T0mr said:
Ahh! So this effect would be called Light-Time Correction not Aberration of Light as I was thinking. It took me a while to make the distinction. But it does seem like these two phenomena are two sides of the same coin.
Yes, that's exactly right.
T0mr said:
The wikipedia page for Aberation of Light (link by Pervect) says that Aberration is specifically when the observer frame is considered to be moving and the source is considered at rest.
That's not a good way of saying it.

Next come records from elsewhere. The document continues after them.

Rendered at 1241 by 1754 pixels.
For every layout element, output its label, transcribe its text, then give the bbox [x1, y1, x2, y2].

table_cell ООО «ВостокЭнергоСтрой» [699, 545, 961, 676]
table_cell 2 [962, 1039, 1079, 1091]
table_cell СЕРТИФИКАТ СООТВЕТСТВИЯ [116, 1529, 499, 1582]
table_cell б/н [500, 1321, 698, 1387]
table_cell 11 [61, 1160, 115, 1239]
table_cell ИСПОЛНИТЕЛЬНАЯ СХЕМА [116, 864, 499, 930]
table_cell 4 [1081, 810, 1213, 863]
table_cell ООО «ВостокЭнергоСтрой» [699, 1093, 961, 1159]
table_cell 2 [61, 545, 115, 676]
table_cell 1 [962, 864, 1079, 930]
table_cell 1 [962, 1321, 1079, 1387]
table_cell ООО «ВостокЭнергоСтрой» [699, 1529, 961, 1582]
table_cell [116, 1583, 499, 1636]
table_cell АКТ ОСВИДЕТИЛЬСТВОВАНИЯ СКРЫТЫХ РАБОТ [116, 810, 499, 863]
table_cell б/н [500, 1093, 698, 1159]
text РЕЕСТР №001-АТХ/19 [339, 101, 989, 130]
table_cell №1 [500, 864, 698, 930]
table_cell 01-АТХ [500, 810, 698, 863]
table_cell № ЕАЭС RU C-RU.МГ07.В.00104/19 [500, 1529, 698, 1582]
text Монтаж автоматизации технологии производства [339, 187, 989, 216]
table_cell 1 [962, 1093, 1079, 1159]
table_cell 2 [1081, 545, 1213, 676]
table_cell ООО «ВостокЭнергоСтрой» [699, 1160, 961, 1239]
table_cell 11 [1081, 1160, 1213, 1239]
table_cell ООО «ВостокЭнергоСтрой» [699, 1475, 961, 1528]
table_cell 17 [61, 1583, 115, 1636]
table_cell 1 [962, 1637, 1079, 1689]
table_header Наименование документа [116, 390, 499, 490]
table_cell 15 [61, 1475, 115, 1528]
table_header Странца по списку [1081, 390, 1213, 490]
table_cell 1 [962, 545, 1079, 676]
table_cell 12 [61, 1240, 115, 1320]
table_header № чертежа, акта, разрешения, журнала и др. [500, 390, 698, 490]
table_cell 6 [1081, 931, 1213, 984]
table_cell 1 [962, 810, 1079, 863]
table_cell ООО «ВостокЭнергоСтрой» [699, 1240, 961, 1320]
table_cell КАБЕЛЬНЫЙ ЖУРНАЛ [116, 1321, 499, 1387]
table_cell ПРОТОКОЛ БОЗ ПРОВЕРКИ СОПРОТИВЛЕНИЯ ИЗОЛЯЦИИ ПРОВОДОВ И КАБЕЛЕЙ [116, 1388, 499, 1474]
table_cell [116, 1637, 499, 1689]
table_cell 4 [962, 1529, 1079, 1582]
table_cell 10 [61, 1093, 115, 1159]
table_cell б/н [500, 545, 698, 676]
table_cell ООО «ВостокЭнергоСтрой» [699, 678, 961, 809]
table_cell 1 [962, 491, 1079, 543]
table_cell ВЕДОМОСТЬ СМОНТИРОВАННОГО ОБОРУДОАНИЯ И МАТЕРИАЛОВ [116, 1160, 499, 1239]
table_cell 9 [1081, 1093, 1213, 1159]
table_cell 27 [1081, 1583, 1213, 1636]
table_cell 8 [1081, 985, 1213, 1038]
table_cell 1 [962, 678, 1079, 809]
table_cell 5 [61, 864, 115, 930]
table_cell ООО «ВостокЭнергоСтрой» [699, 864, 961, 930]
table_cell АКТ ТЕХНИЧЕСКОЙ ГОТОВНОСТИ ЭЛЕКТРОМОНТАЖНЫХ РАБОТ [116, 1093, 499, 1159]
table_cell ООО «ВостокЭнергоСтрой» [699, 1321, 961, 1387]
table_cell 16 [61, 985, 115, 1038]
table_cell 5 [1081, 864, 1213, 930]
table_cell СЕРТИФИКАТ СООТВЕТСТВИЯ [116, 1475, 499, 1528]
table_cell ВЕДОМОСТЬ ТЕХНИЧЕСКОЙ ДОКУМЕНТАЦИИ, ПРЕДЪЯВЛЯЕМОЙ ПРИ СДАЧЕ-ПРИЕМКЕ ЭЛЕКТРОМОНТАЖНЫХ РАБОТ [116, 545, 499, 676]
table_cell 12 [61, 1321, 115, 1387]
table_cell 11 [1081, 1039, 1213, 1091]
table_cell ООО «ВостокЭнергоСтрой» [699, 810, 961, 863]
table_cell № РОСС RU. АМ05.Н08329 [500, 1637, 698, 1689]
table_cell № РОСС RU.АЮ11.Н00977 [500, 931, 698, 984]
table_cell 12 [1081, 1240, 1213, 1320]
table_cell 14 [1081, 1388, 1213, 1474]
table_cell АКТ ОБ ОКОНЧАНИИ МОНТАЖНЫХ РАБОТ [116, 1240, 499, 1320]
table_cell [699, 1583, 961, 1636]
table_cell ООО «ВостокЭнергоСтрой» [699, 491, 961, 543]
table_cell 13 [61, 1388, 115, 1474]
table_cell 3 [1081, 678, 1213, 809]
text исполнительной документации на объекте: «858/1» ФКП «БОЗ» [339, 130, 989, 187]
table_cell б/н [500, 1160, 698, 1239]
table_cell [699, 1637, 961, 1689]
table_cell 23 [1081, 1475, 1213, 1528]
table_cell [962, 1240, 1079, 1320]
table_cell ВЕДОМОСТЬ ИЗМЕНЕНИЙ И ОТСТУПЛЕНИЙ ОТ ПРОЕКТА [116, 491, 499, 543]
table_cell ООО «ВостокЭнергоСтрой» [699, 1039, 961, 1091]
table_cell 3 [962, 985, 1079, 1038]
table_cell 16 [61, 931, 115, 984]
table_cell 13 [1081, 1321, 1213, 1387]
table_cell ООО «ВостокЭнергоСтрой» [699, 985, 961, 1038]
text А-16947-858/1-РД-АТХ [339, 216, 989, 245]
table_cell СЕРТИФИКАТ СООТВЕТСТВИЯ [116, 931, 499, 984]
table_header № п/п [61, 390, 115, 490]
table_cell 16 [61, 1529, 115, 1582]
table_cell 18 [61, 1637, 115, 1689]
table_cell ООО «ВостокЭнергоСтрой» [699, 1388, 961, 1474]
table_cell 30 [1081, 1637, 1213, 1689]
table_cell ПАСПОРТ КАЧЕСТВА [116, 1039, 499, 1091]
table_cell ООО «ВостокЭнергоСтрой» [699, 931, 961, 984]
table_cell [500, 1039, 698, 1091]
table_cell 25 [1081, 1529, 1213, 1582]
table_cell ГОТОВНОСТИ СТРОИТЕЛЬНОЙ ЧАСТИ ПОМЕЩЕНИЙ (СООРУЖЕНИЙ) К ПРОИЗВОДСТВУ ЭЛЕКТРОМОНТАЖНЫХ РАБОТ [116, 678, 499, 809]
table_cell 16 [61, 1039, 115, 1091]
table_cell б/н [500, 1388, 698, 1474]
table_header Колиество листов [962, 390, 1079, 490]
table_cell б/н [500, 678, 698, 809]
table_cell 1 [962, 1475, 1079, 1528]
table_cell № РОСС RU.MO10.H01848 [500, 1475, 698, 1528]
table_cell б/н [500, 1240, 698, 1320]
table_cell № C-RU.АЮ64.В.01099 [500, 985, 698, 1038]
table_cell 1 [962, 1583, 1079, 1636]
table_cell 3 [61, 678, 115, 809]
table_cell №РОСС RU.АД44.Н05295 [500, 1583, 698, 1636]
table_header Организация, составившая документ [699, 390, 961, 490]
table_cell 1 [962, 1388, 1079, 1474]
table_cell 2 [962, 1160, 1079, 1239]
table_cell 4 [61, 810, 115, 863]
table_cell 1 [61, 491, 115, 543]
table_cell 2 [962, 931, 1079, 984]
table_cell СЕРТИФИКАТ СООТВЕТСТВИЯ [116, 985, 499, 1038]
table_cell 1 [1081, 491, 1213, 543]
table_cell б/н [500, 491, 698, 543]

You should say Aberration is when the observer is moving in a frame and the source is at rest.
T0mr said:
The light-time correction effect is when the source is moving and observer frame is considered at rest.
And similarly you would say the light-time correction effect is when the source is moving in a frame and the observer is at rest.
T0mr said:
...
I was thinking light-time correction and aberration of light were similar but apparently they are not.
...
I think I understand the Light-time correction better than aberration.
What you should understand is that in the field of astronomy where you are actually looking at objects through telescopes, if it is a distant star, you use the frame where you are moving and the star is at rest and you call it aberration.
If you are looking at a planet, you'd like to use the frame in which you are stationary and the planet is moving and you would call it light-time correction but it is more practical to use the frame in which the sun is stationary and both you and the planet are moving and you call it planetary aberration which is a combination of both "effects".
These issues are real factors for astronomers where the speeds are very slow and continually repeatable due to orbits and the effects are very small but big enough that they can't be ignored when aiming a telescope.
Your thought experiment of someone observing a continually light-emitting object traveling at near light speed would never be an issue for an astronomer because he would never have enough warning of where to look for such an object so it's really not important in my opinion whether you label it the one effect or the other.
In Special Relativity, we generally regard this issue as part of the
Relativistic Doppler effect, specifically for
motion in an arbitrary direction and we call it Relativistic Aberration.
T0mr said:
This kind of reminds me of the thought experiment where an elevator is flying very fast through space. It has a hole in it for light from a distant source to go through but the light beam hits the other side of the inside of the elevator higher than the hole because of the motion.
The important thing to keep in mind is that you can take any scenario such as this one or the one you first described (except with a continual light source) and you can transform it using the Lorentz Transformation process from the frame in which the observer is stationary into the frame in which the source is stationary. Then what you call Light-Time Correction in the first frame becomes Aberration in the second frame. Or if you really want to mix the effects, you can have two observers who carry light sources and have both effects going on at the same time. Then if you want to really, really mix the effects, you can transform to a third frame in which both observers are moving, say, in opposite directions at the same speed (or any other frame).
However, in spite of all this fiddling with nomenclature, you should be aware that transforming to different frames has no bearing on what each observer actually sees.